Hening sejenak terjadi diantara dua manusia yang sudah menjalani banyak waktu bersama. Sang lelaki yang selalu ingin terlihat kuat dan sang perempuan yang selalu penuh kelembutan.
"Desember"
Jawab perempuan itu sembari menatap laki laki bermata tajam di depan nya itu dengan khawatir.
Angin berhembus lebih kencang, api cerutu itu membara tanpa perlu dihisap. Ombak di depan mereka semakin bersemangat menghempaskan diri, seolah sedang melampiaskan rasa yang sekian lama tersimpan rapi. Rintik hujan tak berhenti meski tak lagi lebat, malam semakin gelap tanpa bulan dan bintang. Netra mata berwarna onyx itu menatap mata teduh dihadapan nya sekilas, sebelum kembali menatap lautan hitam; sembari menghela nafas pelan.

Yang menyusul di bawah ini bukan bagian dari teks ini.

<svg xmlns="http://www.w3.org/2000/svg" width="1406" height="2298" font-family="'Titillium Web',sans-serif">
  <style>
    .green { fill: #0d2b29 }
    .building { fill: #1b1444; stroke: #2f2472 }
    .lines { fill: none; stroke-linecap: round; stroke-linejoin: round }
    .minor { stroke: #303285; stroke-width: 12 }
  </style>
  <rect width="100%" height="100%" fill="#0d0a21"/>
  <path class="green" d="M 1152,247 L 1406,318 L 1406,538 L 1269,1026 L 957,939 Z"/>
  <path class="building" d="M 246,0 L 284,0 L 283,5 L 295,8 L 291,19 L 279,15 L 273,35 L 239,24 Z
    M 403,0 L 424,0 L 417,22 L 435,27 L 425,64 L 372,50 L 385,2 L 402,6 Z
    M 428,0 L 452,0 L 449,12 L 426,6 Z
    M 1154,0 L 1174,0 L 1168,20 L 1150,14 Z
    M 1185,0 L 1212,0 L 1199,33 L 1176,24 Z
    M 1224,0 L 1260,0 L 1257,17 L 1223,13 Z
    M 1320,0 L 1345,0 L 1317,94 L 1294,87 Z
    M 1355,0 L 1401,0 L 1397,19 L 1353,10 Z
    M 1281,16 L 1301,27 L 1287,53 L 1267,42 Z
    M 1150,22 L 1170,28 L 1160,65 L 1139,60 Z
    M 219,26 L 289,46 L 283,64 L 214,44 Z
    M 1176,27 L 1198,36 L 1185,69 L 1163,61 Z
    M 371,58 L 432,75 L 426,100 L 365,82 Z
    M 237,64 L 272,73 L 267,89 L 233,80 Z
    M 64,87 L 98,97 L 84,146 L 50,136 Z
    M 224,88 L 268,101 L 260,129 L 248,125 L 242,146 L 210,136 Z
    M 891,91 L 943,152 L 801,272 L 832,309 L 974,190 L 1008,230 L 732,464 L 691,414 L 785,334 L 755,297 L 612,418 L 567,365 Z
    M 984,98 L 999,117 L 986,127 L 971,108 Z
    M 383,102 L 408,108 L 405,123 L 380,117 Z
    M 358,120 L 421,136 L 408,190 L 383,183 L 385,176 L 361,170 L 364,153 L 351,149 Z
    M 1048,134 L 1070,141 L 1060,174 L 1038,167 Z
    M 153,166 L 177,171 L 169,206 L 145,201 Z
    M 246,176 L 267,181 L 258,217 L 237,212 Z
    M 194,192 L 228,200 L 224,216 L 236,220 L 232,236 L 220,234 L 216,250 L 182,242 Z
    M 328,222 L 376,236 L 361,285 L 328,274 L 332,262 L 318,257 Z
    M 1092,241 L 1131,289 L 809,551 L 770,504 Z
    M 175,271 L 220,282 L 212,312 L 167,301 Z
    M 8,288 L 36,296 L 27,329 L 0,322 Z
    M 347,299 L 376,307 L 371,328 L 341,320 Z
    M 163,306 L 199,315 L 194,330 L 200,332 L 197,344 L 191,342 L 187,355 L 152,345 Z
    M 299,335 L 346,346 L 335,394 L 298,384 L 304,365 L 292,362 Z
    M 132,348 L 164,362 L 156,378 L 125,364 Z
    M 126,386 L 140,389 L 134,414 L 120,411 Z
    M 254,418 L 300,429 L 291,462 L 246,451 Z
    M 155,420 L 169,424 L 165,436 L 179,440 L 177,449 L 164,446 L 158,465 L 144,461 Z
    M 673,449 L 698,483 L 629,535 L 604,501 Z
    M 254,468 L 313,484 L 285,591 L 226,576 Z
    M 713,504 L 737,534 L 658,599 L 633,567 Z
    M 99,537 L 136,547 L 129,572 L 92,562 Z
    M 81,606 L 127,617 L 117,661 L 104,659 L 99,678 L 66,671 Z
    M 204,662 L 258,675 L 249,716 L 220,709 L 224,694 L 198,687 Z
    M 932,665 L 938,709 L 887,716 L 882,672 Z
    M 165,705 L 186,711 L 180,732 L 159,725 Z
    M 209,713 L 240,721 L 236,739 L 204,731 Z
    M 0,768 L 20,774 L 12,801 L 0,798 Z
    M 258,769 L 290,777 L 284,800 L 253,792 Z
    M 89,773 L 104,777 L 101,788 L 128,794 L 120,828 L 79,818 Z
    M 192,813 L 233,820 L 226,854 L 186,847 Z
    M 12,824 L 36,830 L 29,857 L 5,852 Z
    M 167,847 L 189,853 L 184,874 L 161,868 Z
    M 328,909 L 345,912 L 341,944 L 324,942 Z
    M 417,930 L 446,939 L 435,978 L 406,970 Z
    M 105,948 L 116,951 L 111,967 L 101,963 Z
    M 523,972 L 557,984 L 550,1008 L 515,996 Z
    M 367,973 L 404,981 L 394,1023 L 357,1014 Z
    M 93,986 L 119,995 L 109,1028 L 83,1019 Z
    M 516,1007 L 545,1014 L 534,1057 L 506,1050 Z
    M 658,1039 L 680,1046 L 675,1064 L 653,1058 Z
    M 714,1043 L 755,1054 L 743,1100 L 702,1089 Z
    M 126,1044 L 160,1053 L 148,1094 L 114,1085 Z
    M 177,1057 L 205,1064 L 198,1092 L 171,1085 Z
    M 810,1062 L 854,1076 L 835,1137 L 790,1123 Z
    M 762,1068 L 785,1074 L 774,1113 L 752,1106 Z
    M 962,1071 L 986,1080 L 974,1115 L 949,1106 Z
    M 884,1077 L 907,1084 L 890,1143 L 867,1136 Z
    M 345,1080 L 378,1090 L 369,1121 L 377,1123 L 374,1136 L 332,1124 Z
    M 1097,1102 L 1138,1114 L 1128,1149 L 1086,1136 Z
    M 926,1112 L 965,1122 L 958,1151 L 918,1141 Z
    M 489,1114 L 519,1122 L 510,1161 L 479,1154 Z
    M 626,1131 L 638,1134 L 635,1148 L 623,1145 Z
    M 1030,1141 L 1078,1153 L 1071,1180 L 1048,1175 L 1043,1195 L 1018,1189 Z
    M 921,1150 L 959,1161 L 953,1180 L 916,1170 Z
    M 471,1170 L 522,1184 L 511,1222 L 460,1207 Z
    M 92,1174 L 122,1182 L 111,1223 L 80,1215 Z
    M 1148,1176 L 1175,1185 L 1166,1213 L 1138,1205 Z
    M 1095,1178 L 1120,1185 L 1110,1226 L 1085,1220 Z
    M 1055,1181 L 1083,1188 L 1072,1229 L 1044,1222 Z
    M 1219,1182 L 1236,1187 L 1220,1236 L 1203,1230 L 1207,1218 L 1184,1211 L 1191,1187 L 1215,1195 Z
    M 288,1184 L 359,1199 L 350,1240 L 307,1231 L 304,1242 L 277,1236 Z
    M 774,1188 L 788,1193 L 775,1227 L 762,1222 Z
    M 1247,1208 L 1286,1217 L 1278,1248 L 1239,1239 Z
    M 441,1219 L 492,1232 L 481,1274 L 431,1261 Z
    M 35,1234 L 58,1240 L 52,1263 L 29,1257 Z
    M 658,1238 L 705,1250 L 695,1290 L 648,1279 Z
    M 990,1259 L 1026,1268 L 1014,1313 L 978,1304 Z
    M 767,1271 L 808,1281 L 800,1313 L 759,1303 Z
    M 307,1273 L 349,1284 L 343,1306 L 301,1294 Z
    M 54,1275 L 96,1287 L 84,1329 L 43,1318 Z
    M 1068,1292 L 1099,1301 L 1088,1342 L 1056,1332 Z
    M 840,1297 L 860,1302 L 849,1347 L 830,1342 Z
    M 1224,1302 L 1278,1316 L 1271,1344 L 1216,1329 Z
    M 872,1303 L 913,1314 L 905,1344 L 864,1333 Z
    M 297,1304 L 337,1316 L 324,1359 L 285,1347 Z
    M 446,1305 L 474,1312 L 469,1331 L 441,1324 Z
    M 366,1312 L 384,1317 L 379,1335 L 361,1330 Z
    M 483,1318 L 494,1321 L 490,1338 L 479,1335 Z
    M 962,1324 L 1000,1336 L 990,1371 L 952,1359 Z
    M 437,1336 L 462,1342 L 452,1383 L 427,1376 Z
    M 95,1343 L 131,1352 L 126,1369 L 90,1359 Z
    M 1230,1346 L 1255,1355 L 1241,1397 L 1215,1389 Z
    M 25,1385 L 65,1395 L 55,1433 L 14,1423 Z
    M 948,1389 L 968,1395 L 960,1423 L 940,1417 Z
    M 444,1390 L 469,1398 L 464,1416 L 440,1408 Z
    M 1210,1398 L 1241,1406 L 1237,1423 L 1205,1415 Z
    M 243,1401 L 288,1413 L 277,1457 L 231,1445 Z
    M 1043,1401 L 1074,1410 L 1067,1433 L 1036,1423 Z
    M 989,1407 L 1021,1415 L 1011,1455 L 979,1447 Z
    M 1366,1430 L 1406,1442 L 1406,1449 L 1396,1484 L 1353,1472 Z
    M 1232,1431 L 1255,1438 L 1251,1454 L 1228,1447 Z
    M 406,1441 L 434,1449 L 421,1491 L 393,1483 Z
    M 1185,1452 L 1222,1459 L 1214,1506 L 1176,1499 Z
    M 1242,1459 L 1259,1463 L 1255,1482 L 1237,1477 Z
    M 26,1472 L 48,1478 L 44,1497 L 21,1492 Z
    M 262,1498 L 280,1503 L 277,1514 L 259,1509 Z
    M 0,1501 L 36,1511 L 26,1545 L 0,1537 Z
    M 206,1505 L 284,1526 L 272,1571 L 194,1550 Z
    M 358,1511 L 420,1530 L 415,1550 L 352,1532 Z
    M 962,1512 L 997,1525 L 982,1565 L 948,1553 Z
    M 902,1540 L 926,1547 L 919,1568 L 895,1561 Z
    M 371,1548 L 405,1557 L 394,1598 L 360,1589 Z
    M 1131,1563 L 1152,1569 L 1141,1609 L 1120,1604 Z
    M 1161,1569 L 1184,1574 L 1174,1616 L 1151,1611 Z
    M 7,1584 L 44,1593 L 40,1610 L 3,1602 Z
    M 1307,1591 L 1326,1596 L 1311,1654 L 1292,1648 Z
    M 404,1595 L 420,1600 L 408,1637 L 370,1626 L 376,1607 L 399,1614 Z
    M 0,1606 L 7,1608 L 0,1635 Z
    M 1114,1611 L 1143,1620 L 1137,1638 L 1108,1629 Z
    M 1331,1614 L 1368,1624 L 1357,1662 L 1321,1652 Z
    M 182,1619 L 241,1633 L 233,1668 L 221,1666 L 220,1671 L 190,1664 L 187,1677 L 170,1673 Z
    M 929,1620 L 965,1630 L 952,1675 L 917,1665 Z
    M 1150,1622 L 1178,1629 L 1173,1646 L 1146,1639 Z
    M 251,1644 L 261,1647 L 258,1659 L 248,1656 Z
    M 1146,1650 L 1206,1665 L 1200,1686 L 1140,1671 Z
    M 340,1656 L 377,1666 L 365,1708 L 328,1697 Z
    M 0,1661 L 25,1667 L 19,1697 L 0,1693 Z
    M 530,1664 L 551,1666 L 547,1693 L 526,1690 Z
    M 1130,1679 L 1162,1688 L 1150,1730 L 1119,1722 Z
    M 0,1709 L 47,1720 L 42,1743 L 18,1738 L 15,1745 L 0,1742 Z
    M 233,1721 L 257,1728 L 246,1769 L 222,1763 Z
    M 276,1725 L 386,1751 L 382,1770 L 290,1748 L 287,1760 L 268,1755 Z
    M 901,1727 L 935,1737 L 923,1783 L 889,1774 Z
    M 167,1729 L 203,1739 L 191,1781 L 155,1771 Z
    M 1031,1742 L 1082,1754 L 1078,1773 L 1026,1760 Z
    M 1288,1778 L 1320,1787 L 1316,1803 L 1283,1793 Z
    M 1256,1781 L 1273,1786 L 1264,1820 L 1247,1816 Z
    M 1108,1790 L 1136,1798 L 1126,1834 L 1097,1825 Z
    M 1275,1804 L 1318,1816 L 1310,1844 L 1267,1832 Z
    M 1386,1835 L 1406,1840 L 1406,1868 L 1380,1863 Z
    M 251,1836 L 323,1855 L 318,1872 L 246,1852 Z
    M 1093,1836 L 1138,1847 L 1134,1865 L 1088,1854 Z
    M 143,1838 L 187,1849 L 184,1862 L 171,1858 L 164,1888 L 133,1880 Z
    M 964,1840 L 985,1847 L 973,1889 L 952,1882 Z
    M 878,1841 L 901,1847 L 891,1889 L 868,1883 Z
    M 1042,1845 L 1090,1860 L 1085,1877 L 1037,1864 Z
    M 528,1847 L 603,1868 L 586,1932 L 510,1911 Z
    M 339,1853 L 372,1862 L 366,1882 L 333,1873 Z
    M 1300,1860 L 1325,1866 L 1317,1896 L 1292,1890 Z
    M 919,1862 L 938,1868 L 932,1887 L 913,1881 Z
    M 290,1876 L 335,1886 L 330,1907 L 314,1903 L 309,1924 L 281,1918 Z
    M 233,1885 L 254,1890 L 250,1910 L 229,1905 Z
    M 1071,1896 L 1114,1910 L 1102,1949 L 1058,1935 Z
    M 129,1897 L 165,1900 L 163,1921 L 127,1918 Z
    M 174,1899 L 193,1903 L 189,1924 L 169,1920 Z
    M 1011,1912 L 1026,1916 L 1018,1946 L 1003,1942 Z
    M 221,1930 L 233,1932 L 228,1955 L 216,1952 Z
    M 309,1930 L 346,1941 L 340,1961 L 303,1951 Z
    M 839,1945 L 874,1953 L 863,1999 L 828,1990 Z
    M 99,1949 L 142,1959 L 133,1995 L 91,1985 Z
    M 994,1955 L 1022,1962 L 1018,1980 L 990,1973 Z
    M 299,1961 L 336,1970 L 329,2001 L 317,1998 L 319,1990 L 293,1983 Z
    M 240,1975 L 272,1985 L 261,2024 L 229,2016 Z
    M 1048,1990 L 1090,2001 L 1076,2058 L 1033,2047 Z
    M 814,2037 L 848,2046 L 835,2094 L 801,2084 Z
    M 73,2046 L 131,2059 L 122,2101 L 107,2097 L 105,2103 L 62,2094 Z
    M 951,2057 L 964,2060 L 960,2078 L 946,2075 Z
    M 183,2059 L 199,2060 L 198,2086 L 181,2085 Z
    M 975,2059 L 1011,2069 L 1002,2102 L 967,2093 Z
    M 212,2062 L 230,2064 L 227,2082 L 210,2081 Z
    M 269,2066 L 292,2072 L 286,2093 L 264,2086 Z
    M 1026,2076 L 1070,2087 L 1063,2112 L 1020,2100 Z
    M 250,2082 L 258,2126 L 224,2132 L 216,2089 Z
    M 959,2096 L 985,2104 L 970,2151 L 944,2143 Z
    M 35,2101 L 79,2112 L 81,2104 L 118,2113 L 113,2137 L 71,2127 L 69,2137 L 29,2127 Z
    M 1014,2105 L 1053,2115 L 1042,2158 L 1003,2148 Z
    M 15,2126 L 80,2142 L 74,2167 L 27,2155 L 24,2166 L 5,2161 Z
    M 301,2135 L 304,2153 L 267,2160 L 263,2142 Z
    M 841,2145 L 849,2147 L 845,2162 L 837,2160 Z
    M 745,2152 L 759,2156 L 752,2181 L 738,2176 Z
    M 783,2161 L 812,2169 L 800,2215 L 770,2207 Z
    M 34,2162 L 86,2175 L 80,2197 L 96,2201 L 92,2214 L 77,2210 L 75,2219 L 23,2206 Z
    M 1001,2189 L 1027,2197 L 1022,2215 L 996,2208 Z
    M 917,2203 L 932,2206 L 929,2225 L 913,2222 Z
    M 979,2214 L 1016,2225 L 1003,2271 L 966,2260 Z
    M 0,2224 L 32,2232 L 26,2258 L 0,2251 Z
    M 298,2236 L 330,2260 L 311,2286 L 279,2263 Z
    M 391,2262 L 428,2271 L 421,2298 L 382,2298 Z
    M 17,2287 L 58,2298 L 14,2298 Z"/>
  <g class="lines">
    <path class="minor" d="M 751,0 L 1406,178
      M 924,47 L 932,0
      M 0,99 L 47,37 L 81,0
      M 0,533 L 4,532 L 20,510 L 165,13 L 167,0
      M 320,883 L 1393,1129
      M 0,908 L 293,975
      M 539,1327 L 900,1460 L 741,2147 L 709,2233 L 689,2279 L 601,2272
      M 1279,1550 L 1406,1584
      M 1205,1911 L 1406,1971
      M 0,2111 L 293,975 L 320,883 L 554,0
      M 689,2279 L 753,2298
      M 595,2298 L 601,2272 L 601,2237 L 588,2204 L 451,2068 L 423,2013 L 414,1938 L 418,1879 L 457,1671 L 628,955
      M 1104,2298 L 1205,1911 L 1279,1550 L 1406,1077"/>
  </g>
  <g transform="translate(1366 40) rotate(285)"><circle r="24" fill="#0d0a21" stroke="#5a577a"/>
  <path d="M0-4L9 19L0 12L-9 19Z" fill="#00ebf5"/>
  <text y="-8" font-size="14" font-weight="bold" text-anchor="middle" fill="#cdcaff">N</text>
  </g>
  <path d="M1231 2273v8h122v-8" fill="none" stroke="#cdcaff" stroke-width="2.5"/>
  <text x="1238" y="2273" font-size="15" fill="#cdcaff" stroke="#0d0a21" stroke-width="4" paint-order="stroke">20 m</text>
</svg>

Laki laki itu tau, dia tak bisa menyembunyikan apapun dari perempuan ini. Sedang sang perempuan paham dengan betul. Desember selalu bisa menghancurkan tembok kokoh yang mengurung segala duka yang dibangun oleh sang ego. Desember dan badainya. Desember dan hangat yang dirindukan.